## Task objective
Nothing in the entries may be altered; copy them all exactly.

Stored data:

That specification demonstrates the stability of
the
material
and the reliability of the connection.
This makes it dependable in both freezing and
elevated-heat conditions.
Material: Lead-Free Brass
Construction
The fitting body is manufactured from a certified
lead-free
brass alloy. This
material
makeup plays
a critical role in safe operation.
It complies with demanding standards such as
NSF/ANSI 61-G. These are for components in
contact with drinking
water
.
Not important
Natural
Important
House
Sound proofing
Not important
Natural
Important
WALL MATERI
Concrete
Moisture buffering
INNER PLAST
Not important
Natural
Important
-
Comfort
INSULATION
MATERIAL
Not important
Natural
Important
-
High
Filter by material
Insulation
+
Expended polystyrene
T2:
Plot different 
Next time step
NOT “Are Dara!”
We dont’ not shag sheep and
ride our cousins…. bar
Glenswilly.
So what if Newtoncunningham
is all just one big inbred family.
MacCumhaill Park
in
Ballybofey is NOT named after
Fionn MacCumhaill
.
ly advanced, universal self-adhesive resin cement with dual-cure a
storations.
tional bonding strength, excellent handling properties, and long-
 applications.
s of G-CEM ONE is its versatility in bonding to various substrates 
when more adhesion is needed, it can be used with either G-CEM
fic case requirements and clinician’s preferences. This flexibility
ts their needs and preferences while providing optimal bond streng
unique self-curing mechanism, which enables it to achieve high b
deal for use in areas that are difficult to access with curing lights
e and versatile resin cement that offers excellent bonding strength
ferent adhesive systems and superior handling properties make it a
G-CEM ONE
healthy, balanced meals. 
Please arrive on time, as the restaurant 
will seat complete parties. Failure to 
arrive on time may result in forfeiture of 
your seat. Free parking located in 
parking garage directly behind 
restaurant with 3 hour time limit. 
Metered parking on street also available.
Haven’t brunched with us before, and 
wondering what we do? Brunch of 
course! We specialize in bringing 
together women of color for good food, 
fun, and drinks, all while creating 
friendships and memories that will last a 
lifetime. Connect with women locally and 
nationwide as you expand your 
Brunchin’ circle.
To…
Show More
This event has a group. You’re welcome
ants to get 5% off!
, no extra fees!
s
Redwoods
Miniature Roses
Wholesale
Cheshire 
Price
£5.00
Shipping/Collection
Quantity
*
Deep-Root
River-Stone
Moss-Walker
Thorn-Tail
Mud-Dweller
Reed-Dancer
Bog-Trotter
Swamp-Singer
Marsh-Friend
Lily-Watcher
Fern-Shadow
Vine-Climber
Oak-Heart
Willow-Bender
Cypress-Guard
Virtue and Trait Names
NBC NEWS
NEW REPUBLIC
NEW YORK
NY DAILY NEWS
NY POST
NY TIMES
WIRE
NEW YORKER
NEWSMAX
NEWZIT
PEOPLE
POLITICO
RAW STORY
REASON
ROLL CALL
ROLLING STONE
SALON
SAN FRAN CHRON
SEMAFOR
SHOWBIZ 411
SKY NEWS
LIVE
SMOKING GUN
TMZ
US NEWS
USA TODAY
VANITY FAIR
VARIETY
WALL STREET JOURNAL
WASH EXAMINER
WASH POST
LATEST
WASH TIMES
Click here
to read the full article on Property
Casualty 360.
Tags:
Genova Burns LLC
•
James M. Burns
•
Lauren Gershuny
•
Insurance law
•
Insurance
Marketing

## Written reply
That specification demonstrates the stability of
the
material
and the reliability of the connection.
This makes it dependable in both freezing and
elevated-heat conditions.
Material: Lead-Free Brass
Construction
The fitting body is manufactured from a certified
lead-free
brass alloy. This
material
makeup plays
a critical role in safe operation.
It complies with demanding standards such as
NSF/ANSI 61-G. These are for components in
contact with drinking
water
.
Not important
Natural
Important
House
Sound proofing
Not important
Natural
Important
WALL MATERI
Concrete
Moisture buffering
INNER PLAST
Not important
Natural
Important
-
Comfort
INSULATION
MATERIAL
Not important
Natural
Important
-
High
Filter by material
Insulation
+
Expended polystyrene
T2:
Plot different 
Next time step
NOT “Are Dara!”
We dont’ not shag sheep and
ride our cousins…. bar
Glenswilly.
So what if Newtoncunningham
is all just one big inbred family.
MacCumhaill Park
in
Ballybofey is NOT named after
Fionn MacCumhaill
.
ly advanced, universal self-adhesive resin cement with dual-cure a
storations.
tional bonding strength, excellent handling properties, and long-
 applications.
s of G-CEM ONE is its versatility in bonding to various substrates 
when more adhesion is needed, it can be used with either G-CEM
fic case requirements and clinician’s preferences. This flexibility
ts their needs and preferences while providing optimal bond streng
unique self-curing mechanism, which enables it to achieve high b
deal for use in areas that are difficult to access with curing lights
e and versatile resin cement that offers excellent bonding strength
ferent adhesive systems and superior handling properties make it a
G-CEM ONE
healthy, balanced meals. 
Please arrive on time, as the restaurant 
will seat complete parties. Failure to 
arrive on time may result in forfeiture of 
your seat. Free parking located in 
parking garage directly behind 
restaurant with 3 hour time limit. 
Metered parking on street also available.
Haven’t brunched with us before, and 
wondering what we do? Brunch of 
course! We specialize in bringing 
together women of color for good food, 
fun, and drinks, all while creating 
friendships and memories that will last a 
lifetime. Connect with women locally and 
nationwide as you expand your 
Brunchin’ circle.
To…
Show More
This event has a group. You’re welcome
ants to get 5% off!
, no extra fees!
s
Redwoods
Miniature Roses
Wholesale
Cheshire 
Price
£5.00
Shipping/Collection
Quantity
*
Deep-Root
River-Stone
Moss-Walker
Thorn-Tail
Mud-Dweller
Reed-Dancer
Bog-Trotter
Swamp-Singer
Marsh-Friend
Lily-Watcher
Fern-Shadow
Vine-Climber
Oak-Heart
Willow-Bender
Cypress-Guard
Virtue and Trait Names
NBC NEWS
NEW REPUBLIC
NEW YORK
NY DAILY NEWS
NY POST
NY TIMES
WIRE
NEW YORKER
NEWSMAX
NEWZIT
PEOPLE
POLITICO
RAW STORY
REASON
ROLL CALL
ROLLING STONE
SALON
SAN FRAN CHRON
SEMAFOR
SHOWBIZ 411
SKY NEWS
LIVE
SMOKING GUN
TMZ
US NEWS
USA TODAY
VANITY FAIR
VARIETY
WALL STREET JOURNAL
WASH EXAMINER
WASH POST
LATEST
WASH TIMES
Click here
to read the full article on Property
Casualty 360.
Tags:
Genova Burns LLC
•
James M. Burns
•
Lauren Gershuny
•
Insurance law
•
Insurance
Marketing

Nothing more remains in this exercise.